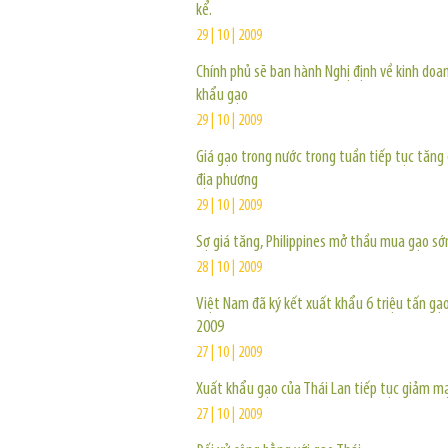
kể.
29 | 10 | 2009
Chính phủ sẽ ban hành Nghị định về kinh doa
khẩu gạo
29 | 10 | 2009
Giá gạo trong nước trong tuần tiếp tục tăng 
địa phương
29 | 10 | 2009
Sợ giá tăng, Philippines mở thầu mua gạo s
28 | 10 | 2009
Việt Nam đã ký kết xuất khẩu 6 triệu tấn g
2009
27 | 10 | 2009
Xuất khẩu gạo của Thái Lan tiếp tục giảm m
27 | 10 | 2009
#####
Reproduce every line of text in the data above with no changes, and omit the pictures from your answer.

■ TASK ANSWER:
kể.
29 | 10 | 2009
Chính phủ sẽ ban hành Nghị định về kinh doa
khẩu gạo
29 | 10 | 2009
Giá gạo trong nước trong tuần tiếp tục tăng 
địa phương
29 | 10 | 2009
Sợ giá tăng, Philippines mở thầu mua gạo s
28 | 10 | 2009
Việt Nam đã ký kết xuất khẩu 6 triệu tấn g
2009
27 | 10 | 2009
Xuất khẩu gạo của Thái Lan tiếp tục giảm m
27 | 10 | 2009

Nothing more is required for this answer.